In an influential article by Forbes, writer Panos Mourdoukoutas has spoken about “Why Google’s Nexus 7 and Microsoft’s Surface Tablets Will Beat the iPad.”
Poor Apple. The company just can’t catch a break at the moment. They’ve recently come under fire for their Apple Genius adverts, which they removed from television this week. Samsung also recently announced that they will be releasing their Galaxy Note 2 in August, just two weeks shy of when Apple is meant to be releasing their new iPhone. It’s stiff competition at the moment for the technology brand and it’s about to get stiffer.
Forbes, an esteemed American business magazine released an article on Thursday claiming that Apple’s iPad will start to lose market share with the release of Google’s Nexus 7 and Microsoft’s Surface tablet. We hope for Apple’s sake that all publicity is good publicity.
Mourdoukoutas, in his article, compares the two tablets and says, “Microsoft and Google are latecomers in a brutal industry that has already taken casualties … But perhaps, they’ve learned a thing or two from the mistakes of those that came before it.” He outlines the hardware differences between the three devices as well as the software, noting that Google and Microsoft have not directly competed with Apple, targeting their own niche in the tablet industry.
However some writers have already hit back, like Mark Hattersley from Macworld, arguing that some of Mourdoukoutas’ claims are not backed with evidence.
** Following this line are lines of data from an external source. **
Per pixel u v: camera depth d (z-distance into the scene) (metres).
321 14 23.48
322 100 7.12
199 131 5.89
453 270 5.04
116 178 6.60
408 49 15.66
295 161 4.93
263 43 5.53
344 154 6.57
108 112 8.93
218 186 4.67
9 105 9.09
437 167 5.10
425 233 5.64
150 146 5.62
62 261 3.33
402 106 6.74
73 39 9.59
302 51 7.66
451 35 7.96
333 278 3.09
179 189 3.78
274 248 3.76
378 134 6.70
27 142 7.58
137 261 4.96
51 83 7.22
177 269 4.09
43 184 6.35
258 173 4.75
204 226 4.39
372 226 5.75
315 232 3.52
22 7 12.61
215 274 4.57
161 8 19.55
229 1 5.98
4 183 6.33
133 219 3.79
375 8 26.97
For example, he raises a good point with regards to Mourdoukoutas’ comment that the Nexus 7 has been received successfully by consumers because it has a lower price than the iPad : “There is no evidence to suggest that in the long term, what the market wants is smaller cheaper, less capable tablets.” Take that Google.
He adds, “Microsoft’s Surface is, to our mind, built on even shakier foundations. As with Windows Phone, Microsoft does deserve credit for attempting to create a mobile device with a different device with a different approach to Apple; which could broaden the definition of what a tablet is for.” And take that Microsoft with your shaky foundations and attempts at creating a mobile device.
The good news is that there are still those who are die-hard Apple fans who refuse to believe that the current competition is anything more than a fly on the windshield. But if Forbes is starting to doubt Apple’s future success and you’re in the market for a tablet, you may want to do your own research before automatically deciding on an iPad.